Task instructions>
Please count every line of the following material that holds "image" and give the total alone.

Information provided>
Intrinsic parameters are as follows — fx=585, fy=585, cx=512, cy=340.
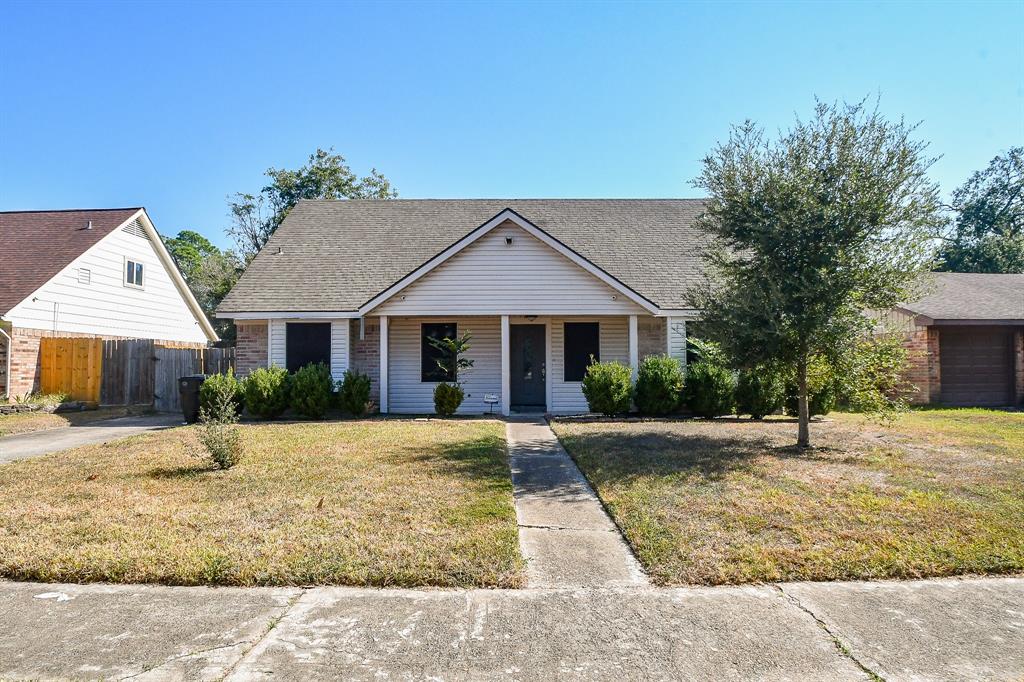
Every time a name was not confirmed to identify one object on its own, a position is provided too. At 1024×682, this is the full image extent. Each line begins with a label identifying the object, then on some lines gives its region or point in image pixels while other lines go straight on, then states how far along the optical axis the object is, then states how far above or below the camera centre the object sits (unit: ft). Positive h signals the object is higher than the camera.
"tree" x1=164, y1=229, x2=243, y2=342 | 112.57 +18.09
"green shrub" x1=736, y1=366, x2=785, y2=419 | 43.83 -2.19
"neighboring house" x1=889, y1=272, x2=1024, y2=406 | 55.72 +0.84
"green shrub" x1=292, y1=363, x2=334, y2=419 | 45.27 -2.03
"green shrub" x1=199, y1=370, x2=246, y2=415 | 43.74 -1.56
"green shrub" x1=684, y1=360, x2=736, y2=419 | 44.37 -1.63
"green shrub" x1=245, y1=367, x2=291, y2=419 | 45.29 -2.01
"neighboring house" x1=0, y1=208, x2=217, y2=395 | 53.21 +8.83
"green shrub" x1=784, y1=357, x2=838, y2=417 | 32.12 -1.42
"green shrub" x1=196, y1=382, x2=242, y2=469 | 24.84 -3.09
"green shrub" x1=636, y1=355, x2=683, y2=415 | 44.75 -1.49
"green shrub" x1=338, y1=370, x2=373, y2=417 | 46.11 -2.12
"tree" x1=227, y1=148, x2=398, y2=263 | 104.42 +32.08
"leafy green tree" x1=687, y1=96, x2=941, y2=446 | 28.68 +6.61
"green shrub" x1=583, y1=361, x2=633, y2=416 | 44.11 -1.63
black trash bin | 44.86 -2.08
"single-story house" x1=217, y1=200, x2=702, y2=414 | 48.24 +5.29
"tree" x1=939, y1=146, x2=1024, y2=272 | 127.75 +37.40
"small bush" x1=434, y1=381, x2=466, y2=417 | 46.55 -2.54
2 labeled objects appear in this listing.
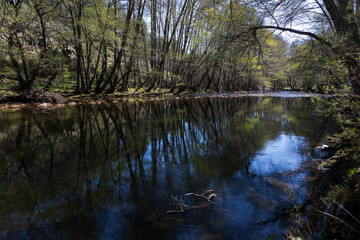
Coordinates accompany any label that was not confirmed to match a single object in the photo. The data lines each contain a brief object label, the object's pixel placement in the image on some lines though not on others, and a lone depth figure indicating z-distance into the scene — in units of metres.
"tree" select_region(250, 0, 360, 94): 4.64
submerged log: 3.32
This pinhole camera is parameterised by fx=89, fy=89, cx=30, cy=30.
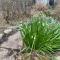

Answer section>
2